Despite such overtly discriminatory actions, Democratic Party leaders have offered only listless support of voting rights efforts--Democratic National Committee chair Howard Dean called the Justice Department decision "a disappointing development." There have even been rumors that some Democrats in Washington welcome the dispersal of the African-American voters of New Orleans as a way of building up party strength elsewhere. Reverend Jackson, in recent remarks at the Nation office, said "Democrats are soft-shoeing" on the voting rights issue. Joining him in the New Orleans fight have been the NAACP, ACORN and the Congressional Black Caucus, most notably John Conyers.

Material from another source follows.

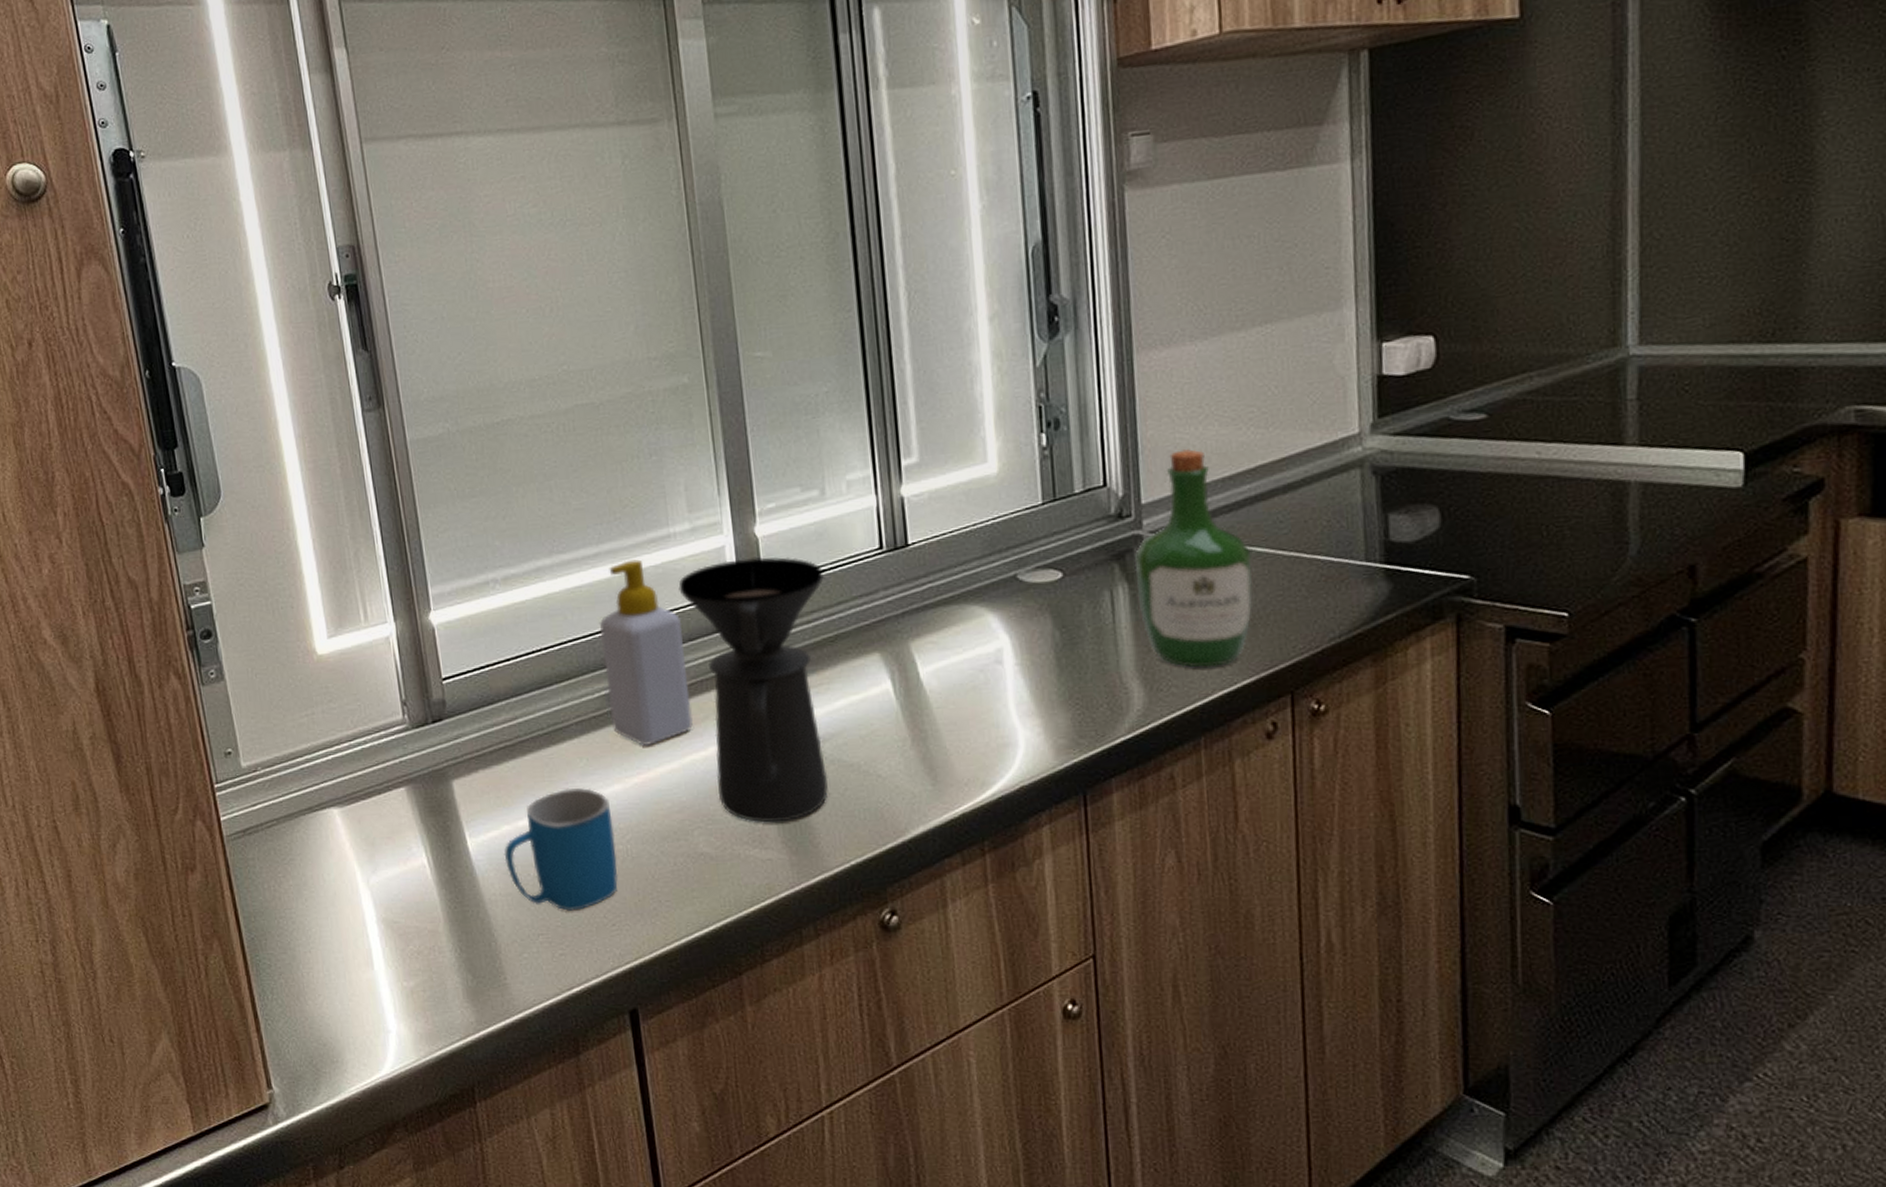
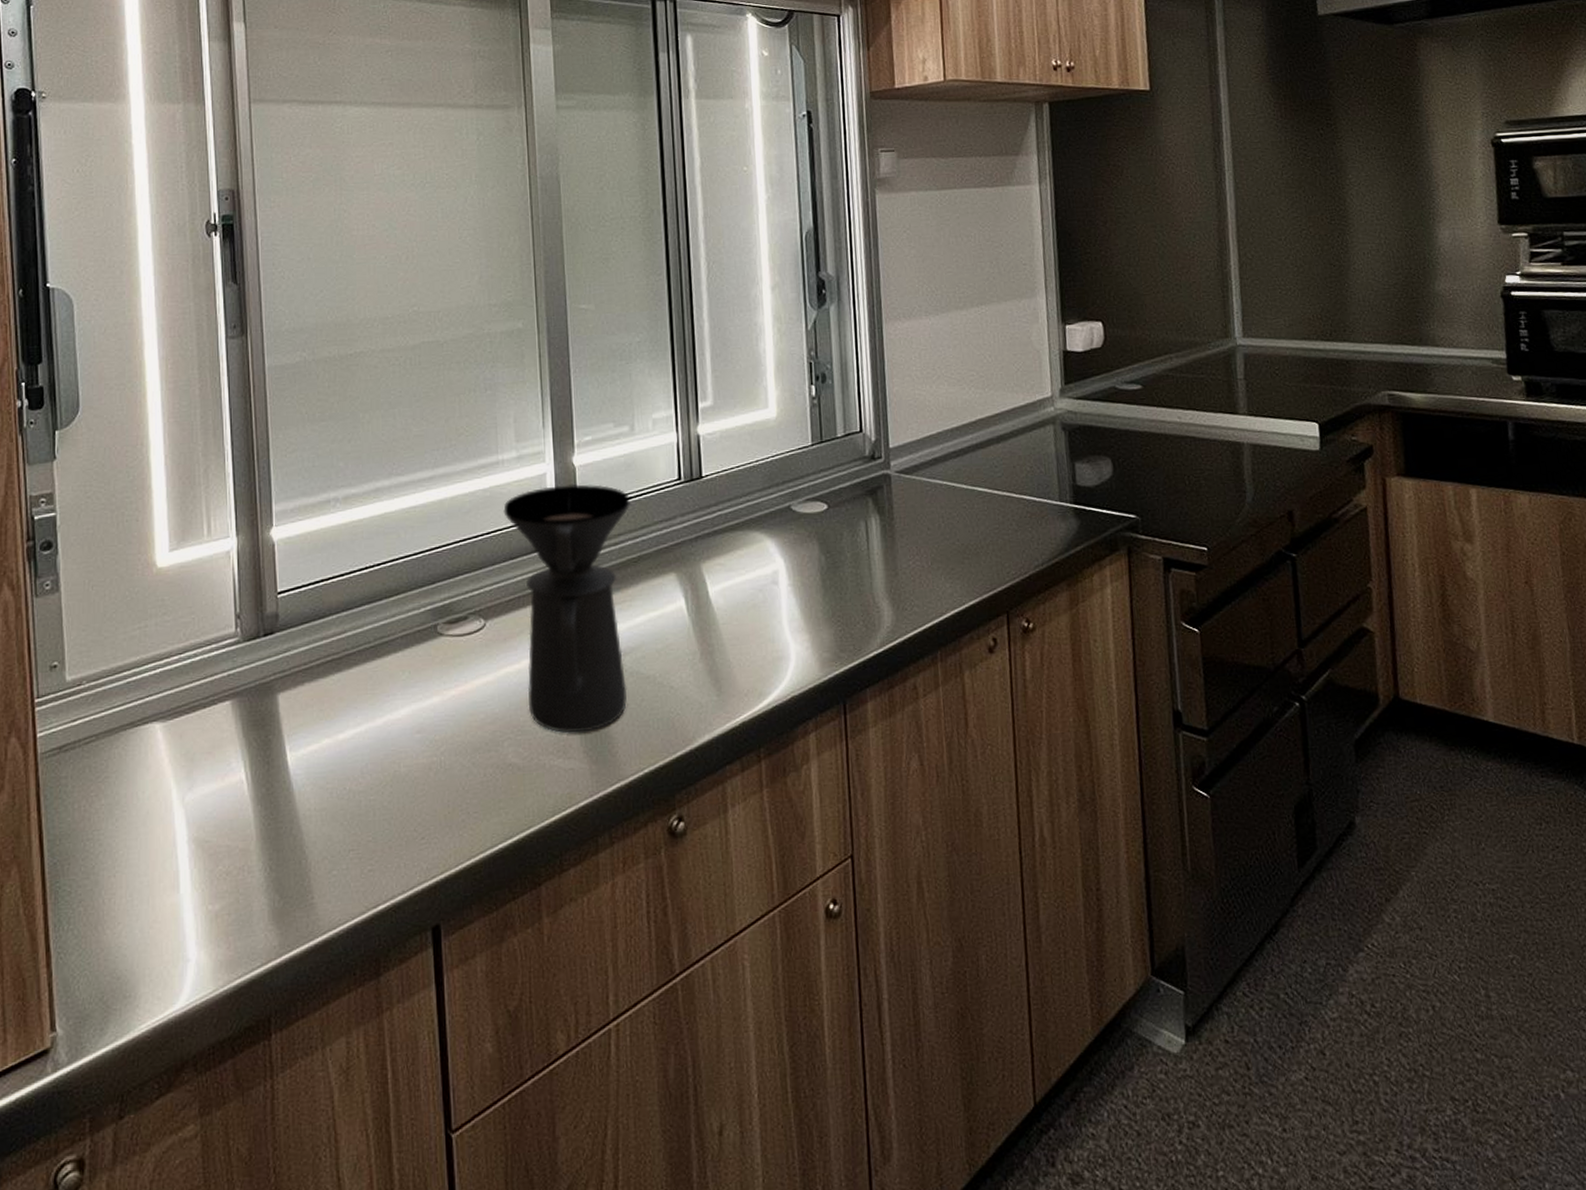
mug: present [504,788,618,911] -> none [322,700,431,825]
soap bottle: present [599,559,693,747] -> none [429,483,509,660]
wine bottle: present [1134,449,1254,668] -> none [884,404,977,590]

The Supreme Court declared more than a century ago that the equal right to vote is fundamental because it is "preservative of all rights." The New Orleans election will not only determine who will lead the city but also play a major role in deciding how the city's schools will be reconstituted, who will get to live where and whether reconstruction contracts and jobs will be fairly distributed. Every citizen of New Orleans has the right to participate in those decisions. But thanks to a hostile Administration and an indifferent opposition, that will not happen.